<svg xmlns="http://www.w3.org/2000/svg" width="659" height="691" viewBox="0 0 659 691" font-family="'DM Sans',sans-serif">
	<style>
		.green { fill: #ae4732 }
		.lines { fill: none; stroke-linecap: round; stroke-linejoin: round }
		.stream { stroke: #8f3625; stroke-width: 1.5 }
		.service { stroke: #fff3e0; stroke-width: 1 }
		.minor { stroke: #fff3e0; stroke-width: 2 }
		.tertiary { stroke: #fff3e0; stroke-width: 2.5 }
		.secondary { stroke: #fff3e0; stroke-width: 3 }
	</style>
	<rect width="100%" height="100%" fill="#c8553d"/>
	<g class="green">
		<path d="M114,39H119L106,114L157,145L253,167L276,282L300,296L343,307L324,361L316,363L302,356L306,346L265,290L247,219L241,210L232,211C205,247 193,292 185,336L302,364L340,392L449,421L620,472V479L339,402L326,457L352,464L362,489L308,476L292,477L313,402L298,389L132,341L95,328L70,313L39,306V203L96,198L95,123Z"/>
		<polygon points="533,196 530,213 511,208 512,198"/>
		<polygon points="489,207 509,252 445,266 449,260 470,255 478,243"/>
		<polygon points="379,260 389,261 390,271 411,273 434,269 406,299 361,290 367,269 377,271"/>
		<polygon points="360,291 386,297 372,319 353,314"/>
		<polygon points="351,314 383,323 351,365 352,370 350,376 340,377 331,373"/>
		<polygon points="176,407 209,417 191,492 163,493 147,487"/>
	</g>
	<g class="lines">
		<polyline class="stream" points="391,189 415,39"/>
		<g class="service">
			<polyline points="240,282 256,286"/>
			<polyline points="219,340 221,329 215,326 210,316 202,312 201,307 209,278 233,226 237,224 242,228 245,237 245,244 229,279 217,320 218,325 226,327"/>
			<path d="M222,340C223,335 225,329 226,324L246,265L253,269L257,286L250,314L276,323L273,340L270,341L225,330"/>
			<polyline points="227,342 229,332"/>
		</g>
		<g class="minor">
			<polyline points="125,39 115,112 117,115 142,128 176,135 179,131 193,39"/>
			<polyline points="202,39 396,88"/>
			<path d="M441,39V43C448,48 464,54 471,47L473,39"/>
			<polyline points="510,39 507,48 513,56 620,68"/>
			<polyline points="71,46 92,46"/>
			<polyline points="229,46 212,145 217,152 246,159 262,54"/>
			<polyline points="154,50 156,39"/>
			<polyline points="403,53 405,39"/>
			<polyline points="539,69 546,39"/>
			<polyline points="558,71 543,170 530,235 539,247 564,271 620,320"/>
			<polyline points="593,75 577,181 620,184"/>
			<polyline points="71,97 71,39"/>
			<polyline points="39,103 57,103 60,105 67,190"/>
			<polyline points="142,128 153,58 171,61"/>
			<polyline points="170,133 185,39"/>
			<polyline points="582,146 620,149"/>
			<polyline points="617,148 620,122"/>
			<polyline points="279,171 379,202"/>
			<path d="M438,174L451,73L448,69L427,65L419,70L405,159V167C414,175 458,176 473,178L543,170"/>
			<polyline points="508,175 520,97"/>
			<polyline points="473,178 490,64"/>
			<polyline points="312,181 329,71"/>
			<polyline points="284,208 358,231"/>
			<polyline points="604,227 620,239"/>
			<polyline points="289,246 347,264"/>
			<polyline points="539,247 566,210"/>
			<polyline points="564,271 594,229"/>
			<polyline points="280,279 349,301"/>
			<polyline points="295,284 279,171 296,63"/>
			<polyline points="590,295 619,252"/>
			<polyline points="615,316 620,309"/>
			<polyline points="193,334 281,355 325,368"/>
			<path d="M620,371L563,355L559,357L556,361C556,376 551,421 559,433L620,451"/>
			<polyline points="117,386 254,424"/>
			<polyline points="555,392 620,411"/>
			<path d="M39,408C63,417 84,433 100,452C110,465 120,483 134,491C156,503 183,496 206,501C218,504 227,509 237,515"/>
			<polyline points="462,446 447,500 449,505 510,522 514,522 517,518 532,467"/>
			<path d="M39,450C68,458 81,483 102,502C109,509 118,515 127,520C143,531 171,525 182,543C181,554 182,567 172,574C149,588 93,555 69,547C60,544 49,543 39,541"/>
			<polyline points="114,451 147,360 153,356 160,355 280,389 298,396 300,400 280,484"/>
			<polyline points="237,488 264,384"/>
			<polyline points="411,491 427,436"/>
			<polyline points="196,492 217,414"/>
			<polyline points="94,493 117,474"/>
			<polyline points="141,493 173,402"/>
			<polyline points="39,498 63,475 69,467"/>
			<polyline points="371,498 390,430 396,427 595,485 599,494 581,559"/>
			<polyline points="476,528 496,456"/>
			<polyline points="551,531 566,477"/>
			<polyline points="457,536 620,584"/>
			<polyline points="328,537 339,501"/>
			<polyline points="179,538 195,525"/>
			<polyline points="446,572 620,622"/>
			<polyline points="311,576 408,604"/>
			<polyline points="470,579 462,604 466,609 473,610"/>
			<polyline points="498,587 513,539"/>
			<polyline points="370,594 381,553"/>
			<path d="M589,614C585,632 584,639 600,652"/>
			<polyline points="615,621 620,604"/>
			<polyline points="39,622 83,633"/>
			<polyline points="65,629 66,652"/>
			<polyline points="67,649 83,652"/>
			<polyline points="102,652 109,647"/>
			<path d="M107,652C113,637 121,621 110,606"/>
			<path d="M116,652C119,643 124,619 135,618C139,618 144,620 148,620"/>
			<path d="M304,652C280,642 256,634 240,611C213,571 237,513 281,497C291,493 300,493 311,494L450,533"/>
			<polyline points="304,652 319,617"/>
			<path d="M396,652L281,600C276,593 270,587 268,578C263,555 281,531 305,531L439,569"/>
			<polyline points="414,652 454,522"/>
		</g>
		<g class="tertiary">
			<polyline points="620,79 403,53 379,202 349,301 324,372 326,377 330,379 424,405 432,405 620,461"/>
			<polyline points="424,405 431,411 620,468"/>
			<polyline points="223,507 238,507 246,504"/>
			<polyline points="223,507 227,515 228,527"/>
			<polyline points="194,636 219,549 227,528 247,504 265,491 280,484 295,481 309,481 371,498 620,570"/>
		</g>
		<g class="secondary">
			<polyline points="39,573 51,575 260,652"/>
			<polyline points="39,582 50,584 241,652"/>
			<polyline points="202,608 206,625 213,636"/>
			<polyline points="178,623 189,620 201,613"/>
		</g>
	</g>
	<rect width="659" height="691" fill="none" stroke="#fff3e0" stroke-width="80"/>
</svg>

_ _ _ _ _

• [EXERCISE BRIEF] What is needed is a copy of every line above in which "lines" appears.

• [WRITTEN SOLUTION]
		.lines { fill: none; stroke-linecap: round; stroke-linejoin: round }
	<g class="lines">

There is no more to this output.